*Texto fornecido*

:::

A especialista financeira Suze Orman aconselha pais a não serem co-signatários de empréstimos de filhos caso a instituição bancária negue o crédito ao jovem. Ela afirma que essa atitude pode comprometer o histórico de crédito do responsável, pois o inadimplemento recai sobre ele.
Orman declarou que seria um erro grave se os pais garantissem dívidas que o próprio filho não conseguiu aprovar. Segundo a especialista, se o jovem falhar no pagamento, o nome do co-signatário será afetado permanentemente no sistema de pontuação de crédito.
Um caso ilustra a recomendação: uma mãe conseguiu que o filho adquirisse um veículo e um apartamento sem sua assinatura. Ela utilizou a técnica de incluir o filho como usuário autorizado em seu cartão de crédito, mantendo-se fora de qualquer responsabilidade legal sobre o financiamento.

:::

*Dados fornecidos*
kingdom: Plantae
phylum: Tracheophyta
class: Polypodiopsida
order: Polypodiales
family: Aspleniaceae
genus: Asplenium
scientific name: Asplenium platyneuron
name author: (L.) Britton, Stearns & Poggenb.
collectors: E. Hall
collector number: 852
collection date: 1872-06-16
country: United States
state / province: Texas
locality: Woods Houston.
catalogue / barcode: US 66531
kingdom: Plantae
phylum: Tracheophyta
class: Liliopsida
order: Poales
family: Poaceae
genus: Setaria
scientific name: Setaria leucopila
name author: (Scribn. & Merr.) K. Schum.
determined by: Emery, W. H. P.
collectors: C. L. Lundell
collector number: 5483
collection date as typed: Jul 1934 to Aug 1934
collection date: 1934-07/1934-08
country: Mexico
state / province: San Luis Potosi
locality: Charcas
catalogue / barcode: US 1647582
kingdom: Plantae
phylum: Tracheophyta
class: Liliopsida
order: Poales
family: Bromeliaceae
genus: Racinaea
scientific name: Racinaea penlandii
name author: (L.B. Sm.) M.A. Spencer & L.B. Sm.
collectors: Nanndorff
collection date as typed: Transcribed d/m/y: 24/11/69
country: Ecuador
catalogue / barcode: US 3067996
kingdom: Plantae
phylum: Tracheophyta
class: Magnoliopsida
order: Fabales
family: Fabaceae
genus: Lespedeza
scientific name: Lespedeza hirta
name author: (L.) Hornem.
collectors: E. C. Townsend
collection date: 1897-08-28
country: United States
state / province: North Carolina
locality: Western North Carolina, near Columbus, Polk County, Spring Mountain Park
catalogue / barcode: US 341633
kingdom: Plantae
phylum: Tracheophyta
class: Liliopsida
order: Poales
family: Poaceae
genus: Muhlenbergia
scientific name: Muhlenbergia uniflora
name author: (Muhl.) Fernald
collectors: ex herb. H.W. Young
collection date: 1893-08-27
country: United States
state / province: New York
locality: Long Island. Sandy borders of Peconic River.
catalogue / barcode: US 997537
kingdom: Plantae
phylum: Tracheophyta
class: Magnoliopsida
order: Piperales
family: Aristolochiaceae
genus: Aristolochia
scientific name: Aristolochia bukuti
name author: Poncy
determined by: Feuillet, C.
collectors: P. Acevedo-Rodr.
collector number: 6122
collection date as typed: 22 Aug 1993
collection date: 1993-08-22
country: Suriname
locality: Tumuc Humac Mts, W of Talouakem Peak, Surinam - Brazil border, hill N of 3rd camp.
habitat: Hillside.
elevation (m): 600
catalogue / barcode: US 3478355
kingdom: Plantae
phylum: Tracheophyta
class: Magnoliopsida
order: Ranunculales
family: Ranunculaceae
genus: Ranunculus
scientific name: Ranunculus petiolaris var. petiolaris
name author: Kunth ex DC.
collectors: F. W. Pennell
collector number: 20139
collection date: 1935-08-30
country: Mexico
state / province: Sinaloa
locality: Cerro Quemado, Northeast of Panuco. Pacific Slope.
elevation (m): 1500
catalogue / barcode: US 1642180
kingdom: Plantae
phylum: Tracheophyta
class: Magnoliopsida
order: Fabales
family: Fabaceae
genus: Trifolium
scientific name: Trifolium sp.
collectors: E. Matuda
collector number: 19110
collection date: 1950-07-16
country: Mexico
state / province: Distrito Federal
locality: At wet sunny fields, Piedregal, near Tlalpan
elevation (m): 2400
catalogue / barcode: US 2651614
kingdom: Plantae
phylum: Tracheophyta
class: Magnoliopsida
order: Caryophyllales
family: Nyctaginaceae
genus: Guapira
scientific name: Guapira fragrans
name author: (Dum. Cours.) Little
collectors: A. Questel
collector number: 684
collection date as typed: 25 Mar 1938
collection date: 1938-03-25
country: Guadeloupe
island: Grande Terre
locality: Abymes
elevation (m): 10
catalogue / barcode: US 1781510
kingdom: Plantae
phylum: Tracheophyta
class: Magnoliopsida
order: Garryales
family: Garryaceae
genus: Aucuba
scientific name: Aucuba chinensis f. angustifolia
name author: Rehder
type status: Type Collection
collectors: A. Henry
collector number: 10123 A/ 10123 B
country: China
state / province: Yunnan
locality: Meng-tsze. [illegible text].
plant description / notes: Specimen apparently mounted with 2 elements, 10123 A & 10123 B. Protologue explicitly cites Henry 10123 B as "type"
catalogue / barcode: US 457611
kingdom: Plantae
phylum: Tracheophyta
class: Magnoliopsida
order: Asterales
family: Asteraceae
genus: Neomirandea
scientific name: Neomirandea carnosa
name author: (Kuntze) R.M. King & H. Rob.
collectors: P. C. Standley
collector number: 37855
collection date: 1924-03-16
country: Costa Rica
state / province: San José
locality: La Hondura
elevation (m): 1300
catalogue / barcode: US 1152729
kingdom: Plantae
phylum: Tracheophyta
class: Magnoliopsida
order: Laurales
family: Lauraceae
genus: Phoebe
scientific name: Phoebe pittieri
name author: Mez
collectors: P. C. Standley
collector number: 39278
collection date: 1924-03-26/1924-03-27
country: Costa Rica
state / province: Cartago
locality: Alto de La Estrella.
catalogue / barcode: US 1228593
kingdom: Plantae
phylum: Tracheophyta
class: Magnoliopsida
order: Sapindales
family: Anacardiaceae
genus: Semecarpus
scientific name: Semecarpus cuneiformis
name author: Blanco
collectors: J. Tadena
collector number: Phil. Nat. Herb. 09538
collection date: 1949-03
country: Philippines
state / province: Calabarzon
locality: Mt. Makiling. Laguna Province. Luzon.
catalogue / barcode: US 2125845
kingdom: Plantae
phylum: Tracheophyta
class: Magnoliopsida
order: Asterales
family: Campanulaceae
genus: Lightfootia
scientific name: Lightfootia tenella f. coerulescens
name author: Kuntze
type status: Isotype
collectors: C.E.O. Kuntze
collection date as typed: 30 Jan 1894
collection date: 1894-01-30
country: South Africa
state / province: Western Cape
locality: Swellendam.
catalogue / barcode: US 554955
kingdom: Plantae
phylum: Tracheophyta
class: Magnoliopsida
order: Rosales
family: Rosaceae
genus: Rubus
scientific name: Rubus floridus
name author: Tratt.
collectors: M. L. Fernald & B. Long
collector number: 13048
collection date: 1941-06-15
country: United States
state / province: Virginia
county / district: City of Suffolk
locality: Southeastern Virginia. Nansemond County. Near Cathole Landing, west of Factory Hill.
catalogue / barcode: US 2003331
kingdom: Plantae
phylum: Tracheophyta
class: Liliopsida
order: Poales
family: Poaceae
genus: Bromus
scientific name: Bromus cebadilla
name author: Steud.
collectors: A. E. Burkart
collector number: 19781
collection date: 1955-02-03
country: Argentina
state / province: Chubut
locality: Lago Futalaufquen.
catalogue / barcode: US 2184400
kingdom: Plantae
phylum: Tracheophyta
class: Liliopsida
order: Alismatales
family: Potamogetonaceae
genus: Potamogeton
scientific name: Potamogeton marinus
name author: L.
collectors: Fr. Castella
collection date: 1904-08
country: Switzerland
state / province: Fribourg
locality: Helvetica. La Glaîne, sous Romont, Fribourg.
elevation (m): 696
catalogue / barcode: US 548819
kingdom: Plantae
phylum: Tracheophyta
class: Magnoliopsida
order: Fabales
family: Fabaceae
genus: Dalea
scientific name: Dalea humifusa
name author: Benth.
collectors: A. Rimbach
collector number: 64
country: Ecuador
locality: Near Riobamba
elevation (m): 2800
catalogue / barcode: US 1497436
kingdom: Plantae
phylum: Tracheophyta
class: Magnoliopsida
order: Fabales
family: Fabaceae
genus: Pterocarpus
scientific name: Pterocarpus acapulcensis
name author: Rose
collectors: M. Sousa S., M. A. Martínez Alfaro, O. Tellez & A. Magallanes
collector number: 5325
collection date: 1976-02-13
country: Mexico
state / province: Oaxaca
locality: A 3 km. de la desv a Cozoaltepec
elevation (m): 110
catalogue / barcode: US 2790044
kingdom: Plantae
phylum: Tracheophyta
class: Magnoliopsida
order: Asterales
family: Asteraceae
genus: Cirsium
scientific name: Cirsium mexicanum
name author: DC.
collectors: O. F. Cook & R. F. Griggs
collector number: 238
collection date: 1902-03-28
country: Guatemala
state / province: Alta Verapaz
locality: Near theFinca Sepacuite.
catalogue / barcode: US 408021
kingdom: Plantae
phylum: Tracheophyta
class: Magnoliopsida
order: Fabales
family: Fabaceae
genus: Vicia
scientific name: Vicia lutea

:::

*Objetivo do exercício*
Transcreva do texto fornecido o trecho que se inicia com as palavras "Um caso ilustra" e se encerra em "sobre o financiamento.".

*Solução do problema*
Um caso ilustra a recomendação: uma mãe conseguiu que o filho adquirisse um veículo e um apartamento sem sua assinatura. Ela utilizou a técnica de incluir o filho como usuário autorizado em seu cartão de crédito, mantendo-se fora de qualquer responsabilidade legal sobre o financiamento.